▶ Aim of the task: The line containing "Why You’ll Love This Recipe" marks the end: quote every line from the start of the records below through it, word for word.

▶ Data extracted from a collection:

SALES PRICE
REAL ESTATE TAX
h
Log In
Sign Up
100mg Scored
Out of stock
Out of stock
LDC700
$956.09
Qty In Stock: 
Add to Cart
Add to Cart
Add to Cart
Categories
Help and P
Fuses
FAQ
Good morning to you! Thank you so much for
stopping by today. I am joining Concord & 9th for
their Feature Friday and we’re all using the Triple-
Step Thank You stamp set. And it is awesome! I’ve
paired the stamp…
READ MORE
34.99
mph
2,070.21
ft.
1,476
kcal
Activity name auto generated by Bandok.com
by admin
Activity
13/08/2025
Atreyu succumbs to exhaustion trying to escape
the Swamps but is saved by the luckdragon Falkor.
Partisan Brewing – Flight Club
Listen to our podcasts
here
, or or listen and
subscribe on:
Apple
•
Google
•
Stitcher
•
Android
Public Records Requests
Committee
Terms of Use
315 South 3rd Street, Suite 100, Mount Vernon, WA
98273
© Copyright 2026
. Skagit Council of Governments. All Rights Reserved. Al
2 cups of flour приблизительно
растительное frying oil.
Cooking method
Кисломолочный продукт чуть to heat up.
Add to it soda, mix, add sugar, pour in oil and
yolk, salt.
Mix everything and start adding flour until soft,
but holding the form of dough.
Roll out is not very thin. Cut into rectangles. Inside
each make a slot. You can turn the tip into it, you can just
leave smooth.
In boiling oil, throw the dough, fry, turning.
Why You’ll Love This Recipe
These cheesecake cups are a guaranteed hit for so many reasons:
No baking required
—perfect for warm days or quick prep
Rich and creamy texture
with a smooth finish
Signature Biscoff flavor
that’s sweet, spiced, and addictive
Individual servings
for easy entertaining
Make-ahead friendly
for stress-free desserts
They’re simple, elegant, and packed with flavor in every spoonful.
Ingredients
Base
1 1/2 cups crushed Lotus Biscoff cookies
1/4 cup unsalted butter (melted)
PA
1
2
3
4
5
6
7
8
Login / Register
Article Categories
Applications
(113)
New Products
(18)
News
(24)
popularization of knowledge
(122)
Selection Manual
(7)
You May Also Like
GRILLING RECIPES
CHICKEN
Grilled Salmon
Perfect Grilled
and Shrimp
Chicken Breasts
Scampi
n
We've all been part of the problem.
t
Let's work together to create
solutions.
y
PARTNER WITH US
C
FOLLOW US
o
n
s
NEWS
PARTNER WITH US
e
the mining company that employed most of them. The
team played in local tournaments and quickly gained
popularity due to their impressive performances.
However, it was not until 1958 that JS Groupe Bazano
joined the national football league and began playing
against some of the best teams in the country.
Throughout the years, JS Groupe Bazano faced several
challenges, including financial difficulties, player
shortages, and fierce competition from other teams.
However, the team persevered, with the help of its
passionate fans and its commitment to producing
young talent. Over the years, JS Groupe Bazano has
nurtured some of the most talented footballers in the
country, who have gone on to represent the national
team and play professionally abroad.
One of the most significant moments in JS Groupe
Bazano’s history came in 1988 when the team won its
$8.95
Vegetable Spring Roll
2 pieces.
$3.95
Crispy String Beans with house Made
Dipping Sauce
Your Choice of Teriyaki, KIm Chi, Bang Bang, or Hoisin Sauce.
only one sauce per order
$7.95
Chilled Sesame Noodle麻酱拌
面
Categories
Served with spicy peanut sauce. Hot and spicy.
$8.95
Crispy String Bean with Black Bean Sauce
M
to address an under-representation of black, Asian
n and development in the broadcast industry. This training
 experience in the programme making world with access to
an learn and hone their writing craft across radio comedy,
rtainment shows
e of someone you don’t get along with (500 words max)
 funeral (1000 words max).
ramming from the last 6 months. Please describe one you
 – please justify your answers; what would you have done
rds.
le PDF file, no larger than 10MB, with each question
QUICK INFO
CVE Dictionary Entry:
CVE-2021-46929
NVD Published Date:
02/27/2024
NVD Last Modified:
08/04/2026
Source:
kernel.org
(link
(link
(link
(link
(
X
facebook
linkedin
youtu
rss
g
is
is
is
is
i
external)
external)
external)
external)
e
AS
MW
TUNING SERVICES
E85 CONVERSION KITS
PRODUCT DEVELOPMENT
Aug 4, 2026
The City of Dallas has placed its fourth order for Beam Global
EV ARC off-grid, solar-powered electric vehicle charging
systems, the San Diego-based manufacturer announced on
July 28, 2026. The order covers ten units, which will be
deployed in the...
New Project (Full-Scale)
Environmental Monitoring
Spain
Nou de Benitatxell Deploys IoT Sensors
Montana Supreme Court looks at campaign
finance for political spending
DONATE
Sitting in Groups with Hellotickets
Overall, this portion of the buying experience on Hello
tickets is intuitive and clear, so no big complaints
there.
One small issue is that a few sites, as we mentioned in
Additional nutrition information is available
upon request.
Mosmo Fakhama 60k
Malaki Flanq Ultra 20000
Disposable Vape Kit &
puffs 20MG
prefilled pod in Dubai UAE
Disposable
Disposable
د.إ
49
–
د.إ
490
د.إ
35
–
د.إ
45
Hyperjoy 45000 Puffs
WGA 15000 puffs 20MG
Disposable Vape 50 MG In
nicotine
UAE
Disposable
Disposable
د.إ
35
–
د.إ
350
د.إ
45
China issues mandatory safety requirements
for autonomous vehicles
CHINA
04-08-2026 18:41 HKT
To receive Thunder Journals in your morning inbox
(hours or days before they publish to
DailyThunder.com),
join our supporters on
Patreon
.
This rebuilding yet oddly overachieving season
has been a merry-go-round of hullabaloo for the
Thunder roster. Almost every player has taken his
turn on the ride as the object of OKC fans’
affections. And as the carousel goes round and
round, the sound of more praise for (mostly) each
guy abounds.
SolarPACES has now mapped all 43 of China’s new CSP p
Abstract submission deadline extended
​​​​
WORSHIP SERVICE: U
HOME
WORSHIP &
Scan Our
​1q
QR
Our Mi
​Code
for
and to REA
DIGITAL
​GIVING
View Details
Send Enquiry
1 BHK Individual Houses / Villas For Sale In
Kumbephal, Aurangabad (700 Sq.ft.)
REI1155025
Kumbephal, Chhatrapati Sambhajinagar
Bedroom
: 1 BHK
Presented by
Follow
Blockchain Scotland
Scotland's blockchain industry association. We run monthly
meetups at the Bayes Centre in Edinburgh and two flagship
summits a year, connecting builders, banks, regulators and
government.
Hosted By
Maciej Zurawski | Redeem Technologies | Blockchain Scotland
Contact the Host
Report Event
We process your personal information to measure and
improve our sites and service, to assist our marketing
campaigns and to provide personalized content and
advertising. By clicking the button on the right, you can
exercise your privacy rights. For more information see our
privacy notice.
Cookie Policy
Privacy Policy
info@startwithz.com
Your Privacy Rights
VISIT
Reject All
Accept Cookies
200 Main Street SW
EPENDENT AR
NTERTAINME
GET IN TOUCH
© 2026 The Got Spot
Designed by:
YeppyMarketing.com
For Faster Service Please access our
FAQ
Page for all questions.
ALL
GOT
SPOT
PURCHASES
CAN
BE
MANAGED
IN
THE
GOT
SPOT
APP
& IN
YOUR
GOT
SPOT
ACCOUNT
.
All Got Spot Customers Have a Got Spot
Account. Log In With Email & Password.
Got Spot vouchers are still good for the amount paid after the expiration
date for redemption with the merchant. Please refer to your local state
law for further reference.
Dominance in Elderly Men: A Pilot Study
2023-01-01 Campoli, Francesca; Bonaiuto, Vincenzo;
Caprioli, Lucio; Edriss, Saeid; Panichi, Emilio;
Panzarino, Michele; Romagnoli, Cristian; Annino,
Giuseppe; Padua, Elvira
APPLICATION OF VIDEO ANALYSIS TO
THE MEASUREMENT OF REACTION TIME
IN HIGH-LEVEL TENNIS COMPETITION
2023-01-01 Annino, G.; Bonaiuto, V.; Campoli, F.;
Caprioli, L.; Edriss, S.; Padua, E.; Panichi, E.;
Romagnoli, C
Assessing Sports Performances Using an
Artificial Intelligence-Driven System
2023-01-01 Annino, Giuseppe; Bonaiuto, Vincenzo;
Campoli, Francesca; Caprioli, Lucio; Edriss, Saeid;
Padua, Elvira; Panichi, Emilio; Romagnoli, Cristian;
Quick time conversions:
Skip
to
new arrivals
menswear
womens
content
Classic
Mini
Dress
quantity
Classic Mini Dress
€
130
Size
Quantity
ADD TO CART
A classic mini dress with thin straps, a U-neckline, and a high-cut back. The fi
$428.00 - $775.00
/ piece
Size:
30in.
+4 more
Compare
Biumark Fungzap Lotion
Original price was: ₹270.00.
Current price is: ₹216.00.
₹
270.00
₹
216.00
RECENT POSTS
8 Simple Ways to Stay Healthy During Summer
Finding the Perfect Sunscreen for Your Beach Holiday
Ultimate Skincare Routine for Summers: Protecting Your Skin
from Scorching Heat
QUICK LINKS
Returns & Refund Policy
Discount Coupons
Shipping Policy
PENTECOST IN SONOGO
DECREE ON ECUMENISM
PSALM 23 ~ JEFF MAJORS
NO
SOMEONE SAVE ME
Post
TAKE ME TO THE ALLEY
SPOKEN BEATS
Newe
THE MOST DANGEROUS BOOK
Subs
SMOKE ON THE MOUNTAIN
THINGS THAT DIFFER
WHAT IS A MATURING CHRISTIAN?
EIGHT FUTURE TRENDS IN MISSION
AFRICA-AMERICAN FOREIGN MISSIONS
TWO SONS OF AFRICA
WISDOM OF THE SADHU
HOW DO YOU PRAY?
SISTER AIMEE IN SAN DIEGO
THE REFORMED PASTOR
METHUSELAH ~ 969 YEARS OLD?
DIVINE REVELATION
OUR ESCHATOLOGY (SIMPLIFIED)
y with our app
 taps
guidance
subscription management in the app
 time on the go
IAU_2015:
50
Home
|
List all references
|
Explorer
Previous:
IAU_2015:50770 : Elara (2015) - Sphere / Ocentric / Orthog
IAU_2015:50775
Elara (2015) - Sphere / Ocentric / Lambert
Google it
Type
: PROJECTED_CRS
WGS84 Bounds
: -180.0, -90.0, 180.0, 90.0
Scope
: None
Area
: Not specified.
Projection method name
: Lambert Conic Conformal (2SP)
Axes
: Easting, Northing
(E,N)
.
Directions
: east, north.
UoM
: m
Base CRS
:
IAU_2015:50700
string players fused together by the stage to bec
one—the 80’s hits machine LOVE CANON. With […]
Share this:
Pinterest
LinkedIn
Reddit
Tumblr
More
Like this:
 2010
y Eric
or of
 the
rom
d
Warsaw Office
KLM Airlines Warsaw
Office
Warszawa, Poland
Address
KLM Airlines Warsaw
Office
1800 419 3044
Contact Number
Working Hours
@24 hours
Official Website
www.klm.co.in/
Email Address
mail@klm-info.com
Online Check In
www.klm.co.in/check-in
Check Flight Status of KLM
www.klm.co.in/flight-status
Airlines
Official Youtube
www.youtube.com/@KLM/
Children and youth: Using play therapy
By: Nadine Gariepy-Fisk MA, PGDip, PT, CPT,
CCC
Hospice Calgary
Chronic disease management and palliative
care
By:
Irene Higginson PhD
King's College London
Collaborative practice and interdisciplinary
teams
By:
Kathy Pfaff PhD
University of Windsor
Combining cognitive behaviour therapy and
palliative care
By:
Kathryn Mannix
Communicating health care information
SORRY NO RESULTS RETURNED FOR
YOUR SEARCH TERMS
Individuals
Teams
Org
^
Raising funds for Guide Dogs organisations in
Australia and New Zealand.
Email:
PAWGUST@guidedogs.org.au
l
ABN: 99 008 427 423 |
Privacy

▶ Written response:
SALES PRICE
REAL ESTATE TAX
h
Log In
Sign Up
100mg Scored
Out of stock
Out of stock
LDC700
$956.09
Qty In Stock: 
Add to Cart
Add to Cart
Add to Cart
Categories
Help and P
Fuses
FAQ
Good morning to you! Thank you so much for
stopping by today. I am joining Concord & 9th for
their Feature Friday and we’re all using the Triple-
Step Thank You stamp set. And it is awesome! I’ve
paired the stamp…
READ MORE
34.99
mph
2,070.21
ft.
1,476
kcal
Activity name auto generated by Bandok.com
by admin
Activity
13/08/2025
Atreyu succumbs to exhaustion trying to escape
the Swamps but is saved by the luckdragon Falkor.
Partisan Brewing – Flight Club
Listen to our podcasts
here
, or or listen and
subscribe on:
Apple
•
Google
•
Stitcher
•
Android
Public Records Requests
Committee
Terms of Use
315 South 3rd Street, Suite 100, Mount Vernon, WA
98273
© Copyright 2026
. Skagit Council of Governments. All Rights Reserved. Al
2 cups of flour приблизительно
растительное frying oil.
Cooking method
Кисломолочный продукт чуть to heat up.
Add to it soda, mix, add sugar, pour in oil and
yolk, salt.
Mix everything and start adding flour until soft,
but holding the form of dough.
Roll out is not very thin. Cut into rectangles. Inside
each make a slot. You can turn the tip into it, you can just
leave smooth.
In boiling oil, throw the dough, fry, turning.
Why You’ll Love This Recipe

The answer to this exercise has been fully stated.